The disease status of many psychiatric disorders is doubtful in a biomedical disease concept. This raises the question whether the conditions and processes in which physicochemical disorders were expected to be found, but which to date proved not demonstrable, must be regarded as not diseases, or whether a change in the definition of disease is necessary. Disease is not only an ontological concept. It is also a value concept. The latter is expressed all the more clearly in the absence of a demonstrated physicochemical disorder. A consequence of the fact that illness is a concept is that this dilemma cannot be solved by research but only by making a choice.
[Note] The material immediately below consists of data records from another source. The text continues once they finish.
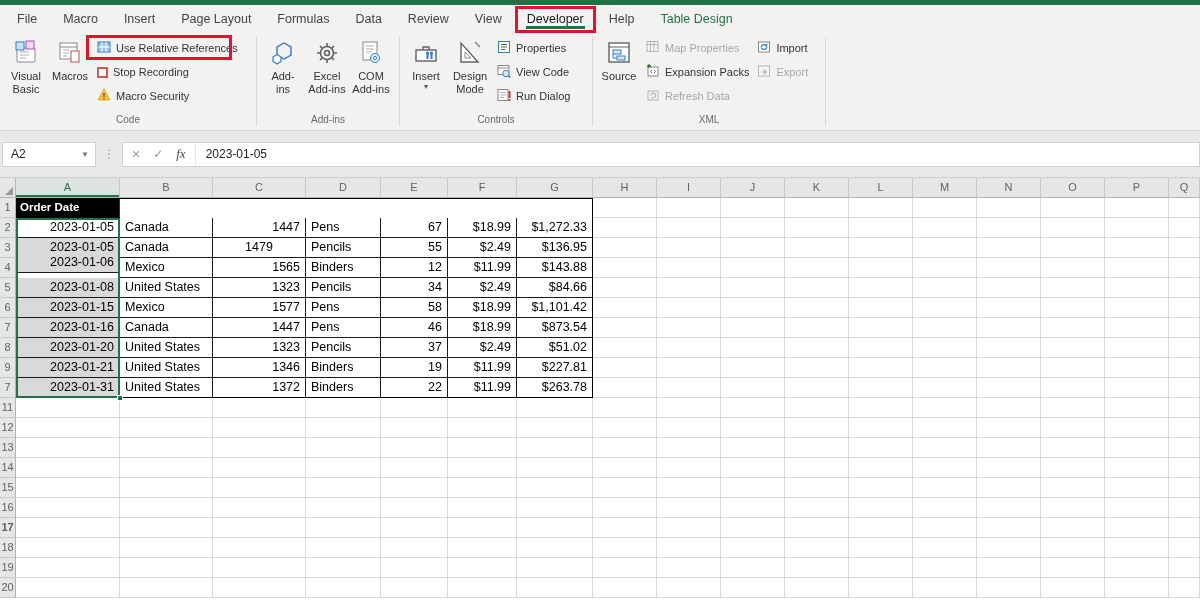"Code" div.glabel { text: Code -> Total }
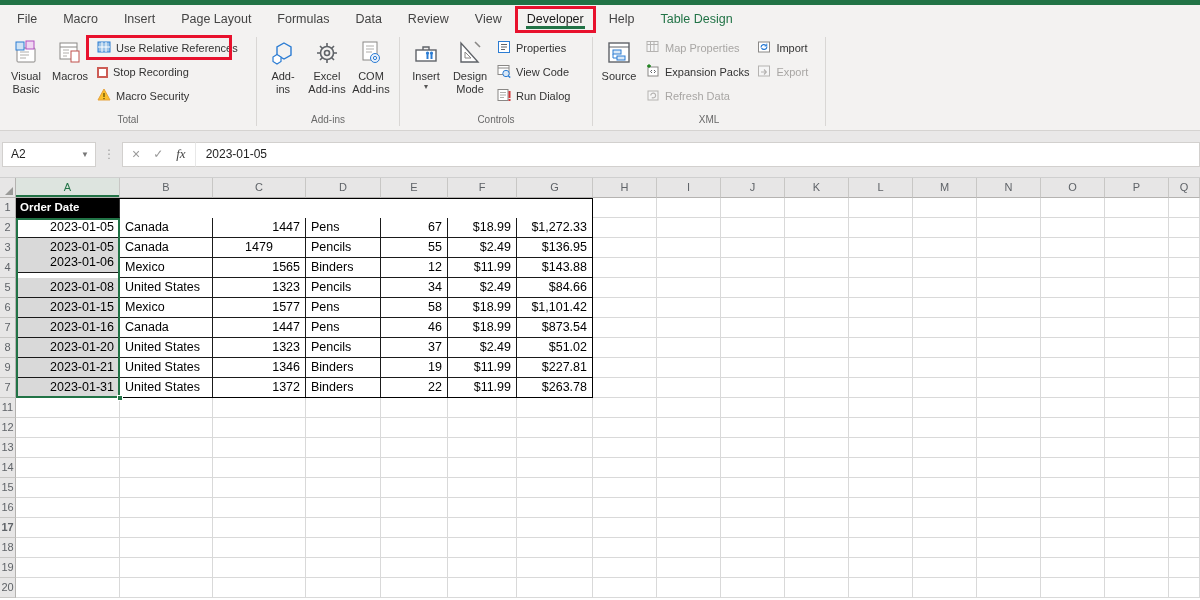"2023-01-06" div.cell { top: 75px -> 88px }
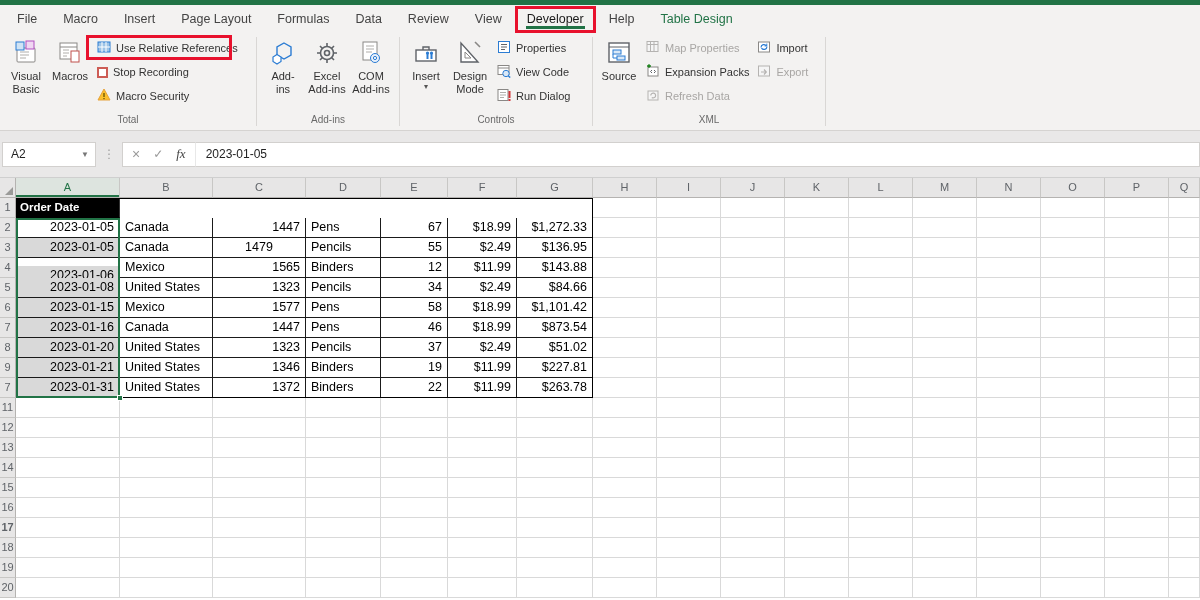"17" div.rownum { font-weight: bold -> none }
Next some problems which arise when psychiatric disorders are conceptualized as illnesses were discussed. Examples are the normative element implied by many psychiatric symptoms and syndromes; the imprecise lines between normality and illness; the definition of normality; the need to maintain supplemental considerations such as motivation, the meaning of symbols, the purpose of complaints and phenomena; and the influence which the examiner and his examination may exert on the examined psychiatric disorder. Although these problems occur (much) less in respect of physical illnesses, they nevertheless occur.

Closer examination of the connection between psychiatric disorders and physicochemical aberrations renders first of all the difficulty of determining the significance of physicochemical aberrations. Next, assuming that behavior and experience do not take place in a neurophysiological and neurochemical vacuum, it should in principle be possible to identify the corresponding neurophysical and neurochemical processes. Were that realized, then certain behaviors would be describable as linked to certain processes in the brain. When such a behavior is labeled abnormal, a cluster of abnormal behavior plus the corresponding neurophysiological changes is formed. This cluster complies with the criteria of the biomedical disease concept, without changing the category of the behavior, and without disqualifying sociopsychological theories. In other words, the significance of behavior remains the same whether or not the corresponding neurophysiological process is known. In a biomedical sense, however, the behavior would change categories, namely, it would be considered a disease.

The conclusion drawn is that the biomedical disease concept no longer suffices as a general medical paradigm, that illness as a value-judgment cannot be further eliminated without greatly damaging the patient and medicine, and that there is an immense need for an all-encompassing concept of disease which accommodates both the value aspects and the existential aspects of being ill and illness. The holistic, and even more, the biopsychosocial disease concepts satisfy this need.